■ Activity ■
Copy out the stretch from the start of the records through the line containing "8: (110, 212)", substituting "pixel units" for "absolute pixels" and keeping everything else unchanged.

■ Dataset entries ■

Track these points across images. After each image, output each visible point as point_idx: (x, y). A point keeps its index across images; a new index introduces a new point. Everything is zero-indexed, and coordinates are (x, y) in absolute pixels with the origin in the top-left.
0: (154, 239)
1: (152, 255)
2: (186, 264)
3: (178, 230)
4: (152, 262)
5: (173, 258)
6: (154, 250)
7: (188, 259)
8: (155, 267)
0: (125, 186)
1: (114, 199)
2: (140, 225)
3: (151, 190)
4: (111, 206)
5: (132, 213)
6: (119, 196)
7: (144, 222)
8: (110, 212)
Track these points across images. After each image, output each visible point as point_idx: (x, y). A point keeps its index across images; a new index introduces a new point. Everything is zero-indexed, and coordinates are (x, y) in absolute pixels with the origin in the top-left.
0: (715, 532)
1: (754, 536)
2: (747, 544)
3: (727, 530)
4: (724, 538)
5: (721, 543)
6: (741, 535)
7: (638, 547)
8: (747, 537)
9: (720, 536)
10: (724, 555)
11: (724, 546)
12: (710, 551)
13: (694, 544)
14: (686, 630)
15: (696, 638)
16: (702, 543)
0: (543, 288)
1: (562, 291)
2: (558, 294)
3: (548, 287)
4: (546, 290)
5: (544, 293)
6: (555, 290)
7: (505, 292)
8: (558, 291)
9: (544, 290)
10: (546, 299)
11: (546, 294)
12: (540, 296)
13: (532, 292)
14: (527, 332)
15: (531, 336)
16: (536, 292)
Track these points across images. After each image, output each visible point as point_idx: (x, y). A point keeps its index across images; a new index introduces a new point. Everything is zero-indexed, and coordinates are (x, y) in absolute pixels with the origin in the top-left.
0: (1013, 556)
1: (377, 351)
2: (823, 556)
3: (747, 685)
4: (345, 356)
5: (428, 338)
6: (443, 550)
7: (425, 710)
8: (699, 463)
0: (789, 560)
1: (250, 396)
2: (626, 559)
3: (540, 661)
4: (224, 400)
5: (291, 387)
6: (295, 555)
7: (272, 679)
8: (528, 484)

■ Final answer ■
Track these points across images. After each image, output each visible point as point_idx: (x, y). A point keeps its index across images; a new index introduces a new point. Everything is zero-indexed, and coordinates are (x, y) in pixel units with the origin in the top-left.
0: (154, 239)
1: (152, 255)
2: (186, 264)
3: (178, 230)
4: (152, 262)
5: (173, 258)
6: (154, 250)
7: (188, 259)
8: (155, 267)
0: (125, 186)
1: (114, 199)
2: (140, 225)
3: (151, 190)
4: (111, 206)
5: (132, 213)
6: (119, 196)
7: (144, 222)
8: (110, 212)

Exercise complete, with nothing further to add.